Continued fighting in many parts of Ethiopia’s Tigray region is hindering efforts to deliver aid, the UN says.
Millions of people are said to be running out of food and medicines.
UN officials told AFP there was still no access on Friday, despite a deal allowing “unimpeded” humanitarian access to government-controlled areas.
The military entered the regional capital Mekelle last weekend and said the month-long conflict with forces of the TPLF group was over.
Hundreds of people have reportedly been killed in the fighting with the Tigray People’s Liberation Front. Tens of thousands of people have been displaced, with a wave of refugees fleeing into Sudan.
The BBC managed to speak on Thursday to people in Mekelle who said “fighting is still going on in places near the city”. The TPLF says it is still fighting.
Ethiopia’s minister in charge of democratisation, Zadig Abraha, dismissed this, saying “there is no war”.
Getachew Reda, a member of the TPLF Executive Committee, told the BBC the situation in Mekelle was “very tense”.
“People have no appetite whatsoever to countenance the invading forces,” he said.

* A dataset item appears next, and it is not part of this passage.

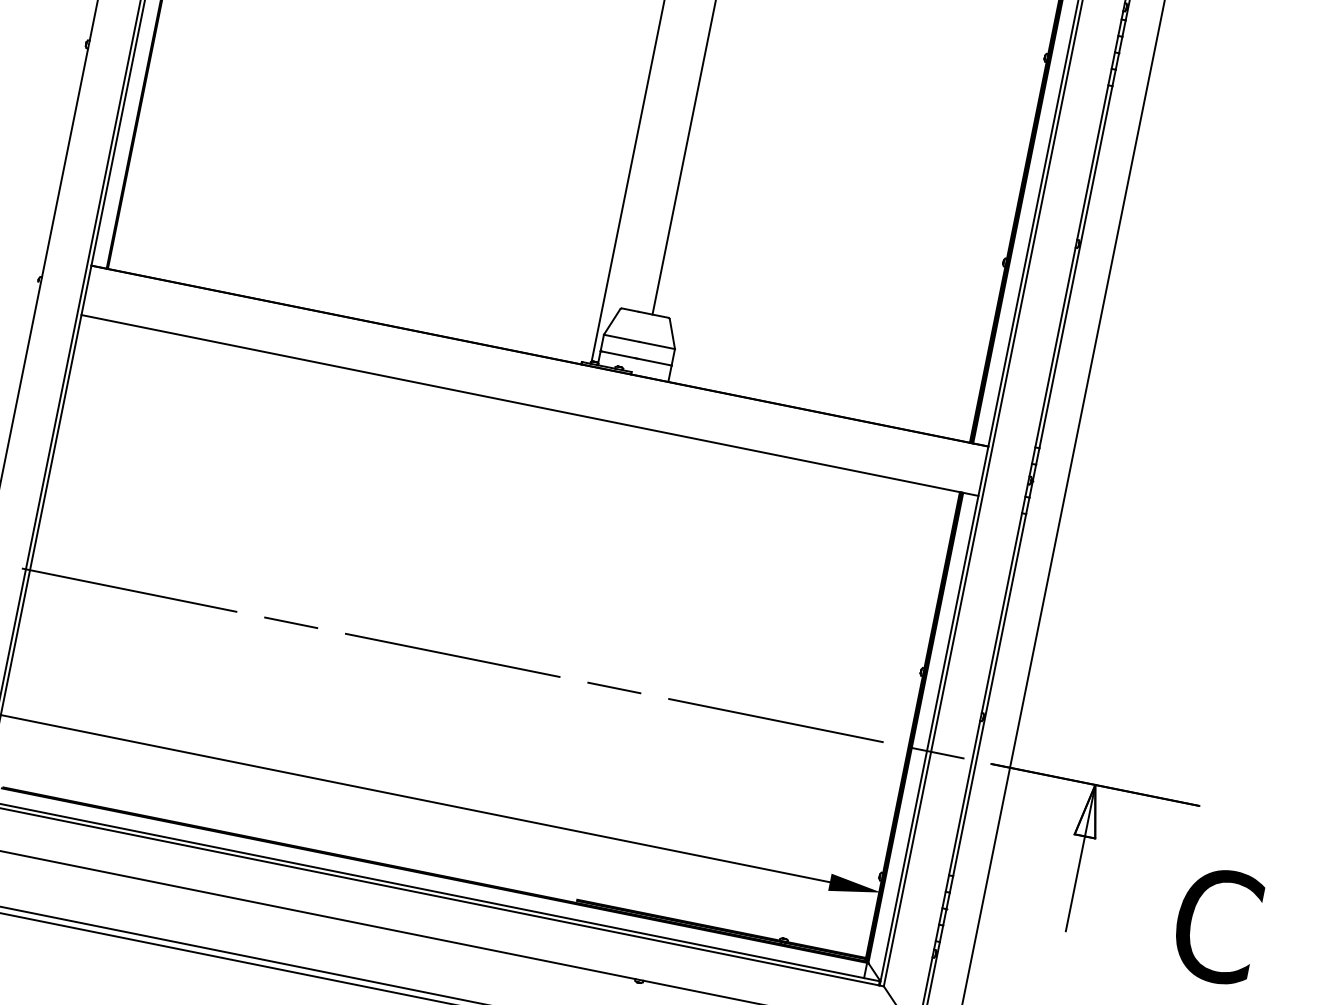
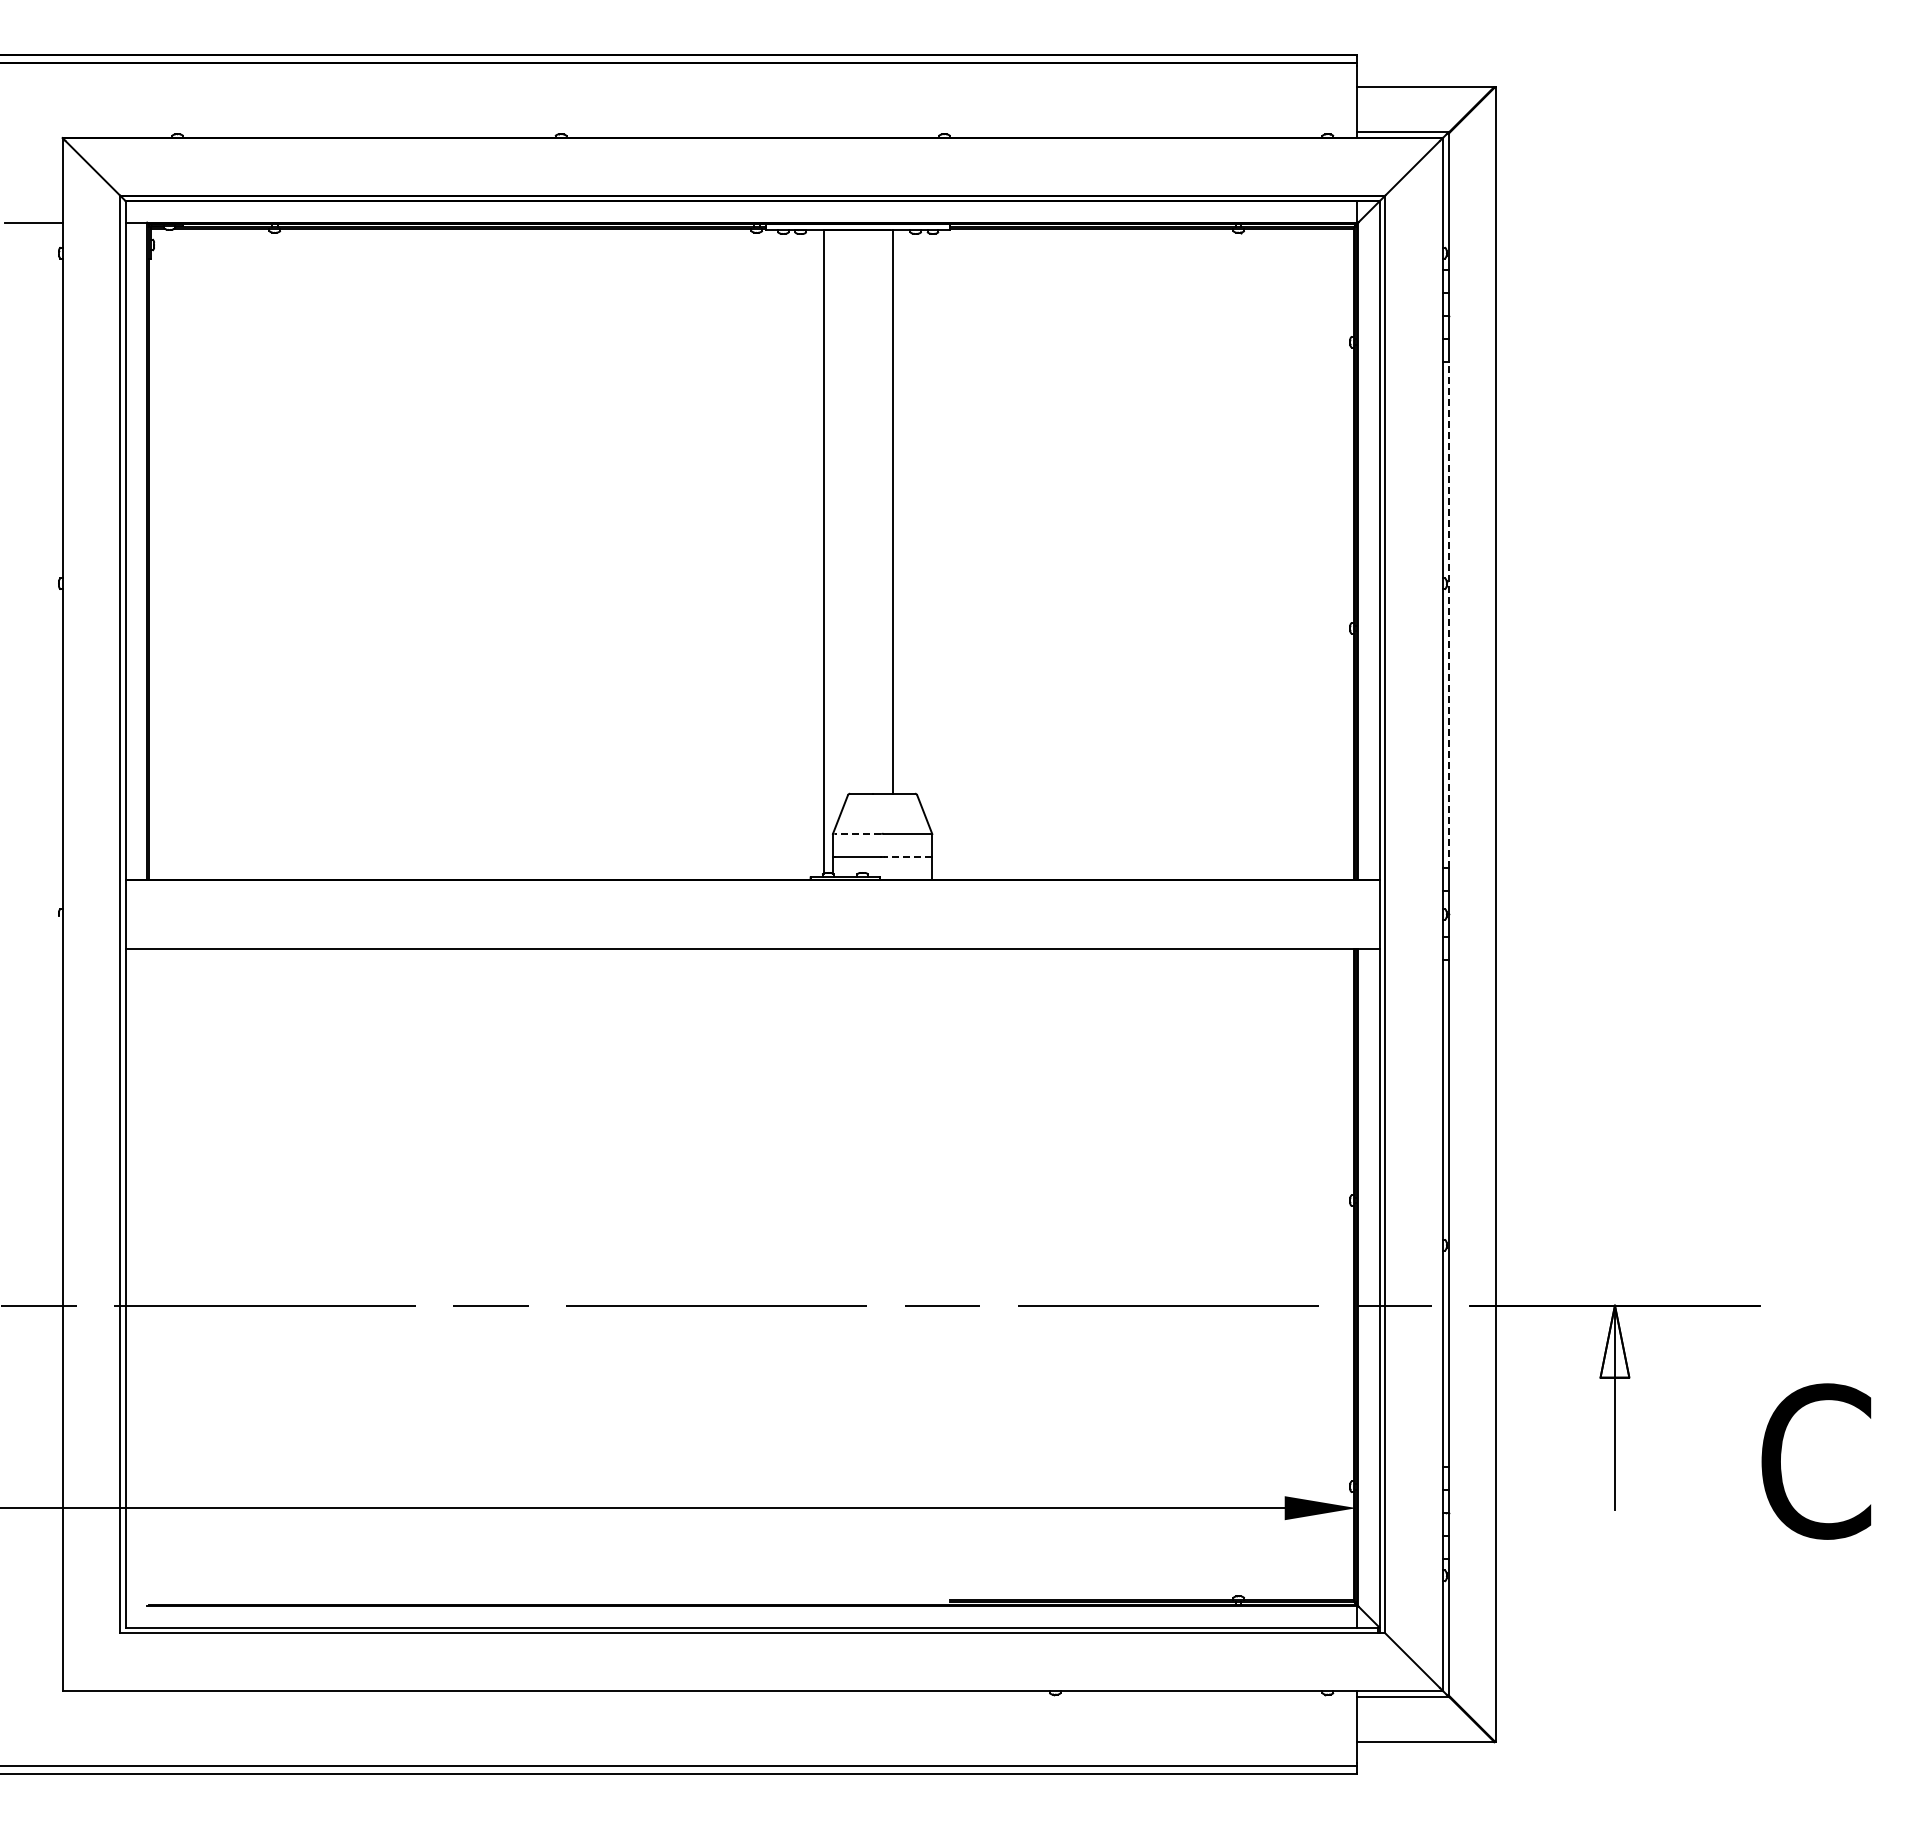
line: (1075, 266) -> (1448, 614), solid -> dashed
line: (621, 337) -> (857, 833), solid -> dashed
line: (654, 361) -> (907, 856), solid -> dashed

TPLF troops had withdrawn from Mekelle to spare the city a massive bombardment from the attacking forces, he said, but fighting was taking place on the city’s outskirts.
“My forces are fighting for the self-determination rights of their people. They are fighting gallantly and heroically and there is no reason why they should surrender,” he told the BBC’s Focus on Africa programme.
However he said the TPLF was ready to negotiate.
“While we would not submit to any arm-twisting, we remain beholden to the need for peace,” he said.
‘No aid before next week’
Saviano Abreu, spokesman for the UN’s humanitarian co-ordination office, told AFP: “We have reports of fighting still going on in many parts of Tigray. This is concerning and it’s a complex situation for us.”
On Wednesday, the UN announced it had reached an agreement to deliver aid in areas of Tigray that were government-controlled.
But as of Friday, security assessments were still being conducted and three UN officials told AFP that aid was not expected to arrive before next week.
“We have been granted this access, this agreement with the federal government. But we also have to have the same kind of agreement with all parties to the conflict to make sure we actually have unconditional free access to Tigray,” Mr Abreu said.
Among those in need of urgent aid are some 96,000 refugees who fled persecution and compulsory military service in neighbouring Eritrea and have been living in camps in Tigray.
Their camps are believed to be running out of food. There are also unconfirmed reports of attacks and abductions.
Ann Encontre, head of the UN refugee agency in Ethiopia, said it was urgently trying to get food, medicines and other supplies to the refugees, and assess “very grim” reports on the security of the camps.
“We’ve heard of deaths of refugees, we’ve heard of some being forced into conscription. We’ve heard of abductions,” she told AFP.
Communications blackouts since the start of the fighting have made it difficult to verify such reports.
Why are the government and TPLF fighting?
The TPLF dominated Ethiopia’s military and political life for decades before PM Abiy Ahmed took office in 2018 and pushed through major reforms.
Last year, Mr Ahmed dissolved the ruling coalition, made up of several ethnically based regional parties, and merged them into a single, national party, which the TPLF refused to join.
The feud escalated in September, when Tigray held a regional election, defying a nationwide ban on all polls imposed because of the coronavirus pandemic. Mr Abiy responded by calling the vote illegal.
The TPLF sees Mr Abiy’s reforms as an attempt to hand his central government more power and weaken regional states.
It also resents what it calls the prime minister’s “unprincipled” friendship with Eritrean President Isaias Afwerki.